Live, Laugh, Love
For a while now, I’ve sort of known that it was time to start thinking about sizing down. It’s very strange as I have the opposite problem from what I’ve had in the past. It used to be that I couldn’t wait to shed a few pounds so I could dump all my ugly clothes. This time around, I keep hanging on to my baggy things because I sort of hate to see them go.
Take these jeans for example, I bought them at the end of June. To me, these are new pants; however, after this shoot, as we were walking back down the path, they started to slip way too far down. Enough that I had to grab them to keep them on. When we got back home, I took a good long look in the mirror and realized that new or not, it’s time. Same thing goes for the shirt.
The fact that I don’t seem to want to give up clothes too big made me wonder if there were any other reasons I might be holding on to them. The first thought that popped in my head was the fact that I know that losing weight is creating change and I don’t want that to affect my relationships, because it did once upon a time.
I think I’ve mentioned in an earlier blog that I had a bad experience with a group of girls that I used to be friends with. Back when the “thing” happened, I didn’t understand it. Now that many years have passed, I can see the motivations from the group more clearly. It doesn’t bother me much anymore (though, to date, this is the only group that I have steadfastly kept out of my life), but the experience did teach me lessons that I still carry with me.
Back when it happened, I’d gone through a period where I sort of blossomed and that included a little weight loss.
I had lots of friends, but a “main core” that I hung around with most of the time. This was the group in which I confided all my secrets, failures, hopes and dreams.
To make the story easier, I’ll call them: the socialite, the tomboy, the country girl, and the third-wheel. (Also, I feel that I should mention that this is a snippet of a story that by no means incorporates all the nuances that go into relationships that occur over a long period of time).
It all started with a dress.
I was invited to a formal dinner and didn’t have a dress to wear. The socialite had a formal dress. Out of politeness, she offered to let me borrow it, but added “it probably won’t fit you though.” I’d bought one that wasn’t quite right for the dinner, so the socialite brought over hers. Before putting on the dress, she offered to fix my hair a different way than I normally wore it. It was sort of a fun thing and the entire group was there, playing around with makeup. That part of that day was so fun as we tried this or that, each of them giving me one of the tips they used. Then it was time to put on the dress. As soon as it went over my head and the tomboy pulled up the zipper, it was obvious that the dress fit me like a glove. I recall how delighted I was and couldn’t get over the imagine in the mirror looking back at me. It was a true Cinderella moment.
When I turned around to see the looks on my girlfriends’ faces, I knew that borrowing the dress was a big mistake. None of them were happy with the transformation, even though they’d all participated in making it happen. For one scary moment, I was pretty sure the socialite was going to snatch the dress off me. Everything fell quiet. Most of them made quick goodbyes, leaving me and the socialite. While I finished getting dressed, the socialite completed a written list of rules for wearing it (not kidding).
I only recall a couple of the rules now. The main one I remember – you have to take it off by midnight. The reason she had added that one was because there was an after-party after the formal which started at midnight.
The after-party usually included a much larger crowd than the formal. Taking the dress off at that point meant that more people would see me without the dress. I gave my word that I’d take it off and I did. Before the after-party, I changed into jeans and a tee-shirt. I figured I could have just as much fun in my own clothes.

Dataset excerpts:
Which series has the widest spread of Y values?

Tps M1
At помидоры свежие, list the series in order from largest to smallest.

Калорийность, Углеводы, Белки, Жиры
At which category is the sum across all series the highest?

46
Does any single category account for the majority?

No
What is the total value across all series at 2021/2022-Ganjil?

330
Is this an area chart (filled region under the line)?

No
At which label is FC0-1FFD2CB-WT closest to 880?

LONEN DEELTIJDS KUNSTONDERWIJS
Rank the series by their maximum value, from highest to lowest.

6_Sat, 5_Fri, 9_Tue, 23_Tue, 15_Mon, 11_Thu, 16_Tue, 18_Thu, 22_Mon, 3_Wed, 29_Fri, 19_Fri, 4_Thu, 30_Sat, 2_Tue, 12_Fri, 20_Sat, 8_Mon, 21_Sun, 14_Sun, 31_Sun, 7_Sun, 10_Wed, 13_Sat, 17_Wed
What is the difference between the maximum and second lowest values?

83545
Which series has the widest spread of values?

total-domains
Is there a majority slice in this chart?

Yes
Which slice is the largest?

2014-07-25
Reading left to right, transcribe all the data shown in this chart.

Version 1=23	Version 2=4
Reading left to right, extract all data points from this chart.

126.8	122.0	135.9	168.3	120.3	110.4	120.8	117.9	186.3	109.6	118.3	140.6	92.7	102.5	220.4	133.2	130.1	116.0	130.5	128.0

Required tasks:
(a) Reproduce the blog post's passage between "The fact that I don’t" and "carry with me.", inclusive, switching "group" to "circle".
(b) In the blog post, what was the main rule for wearing the borrowed dress?
(c) Write the next part of the blog post about sizing down, picking up after its final sentence.
The rows come from a different source than the blog post.

Results of the tasks:
(a)
The fact that I don’t seem to want to give up clothes too big made me wonder if there were any other reasons I might be holding on to them. The first thought that popped in my head was the fact that I know that losing weight is creating change and I don’t want that to affect my relationships, because it did once upon a time.
I think I’ve mentioned in an earlier blog that I had a bad experience with a circle of girls that I used to be friends with. Back when the “thing” happened, I didn’t understand it. Now that many years have passed, I can see the motivations from the circle more clearly. It doesn’t bother me much anymore (though, to date, this is the only circle that I have steadfastly kept out of my life), but the experience did teach me lessons that I still carry with me.

(b) The dress had to be taken off by midnight.

(c)
During the formal, I did get a lot more attention than I was used to. One guy in particular (I’ll call him George) began to show signs of interest. He was popular and I’d had a small crush on him about a year or so earlier. A few days after the event, he showed up at my door and began hanging out more and more often. Mostly, we talked. During one of our talks, we planned a weekend away together. (That sounds way heavier than it was. We were just going to go to a bigger town where we had a group of mutual friends.)
My girlfriends weren’t around much during this time as they had sort of iced me out after the formal. It was nice that George started his visits during this time; otherwise I’d have really felt the big chill. But because my friends had pulled back, they had no idea just how much time I was spending with George.
A few days before the weekend happened, the country girl got wind of it. Suddenly, George and I had an extra person going with us. For me, it came out of nowhere, as the tomboy had approached George about the third-wheel and pretty much put him on the spot to get this friend to go with us. Our trip became a bit awkward. I remember sitting in the car as the third-wheel piled in her stuff. I was thinking that the whole dynamic of the trip had suddenly changed and there was no way for it to go back. I tried to make the best of it, but it just stayed sort of awkward.
When we got back from our trip, I unpacked my things. George was carrying on a conversation with the third-wheel. I don’t think he even noticed when I left. After that, George didn’t come around anymore. Weeks passed without me running into him. Somewhere along the line, I learned that George was dating someone else (totally unrelated girl) and life went on. Six months or so later, I heard that he and the girl weren’t seeing each other anymore.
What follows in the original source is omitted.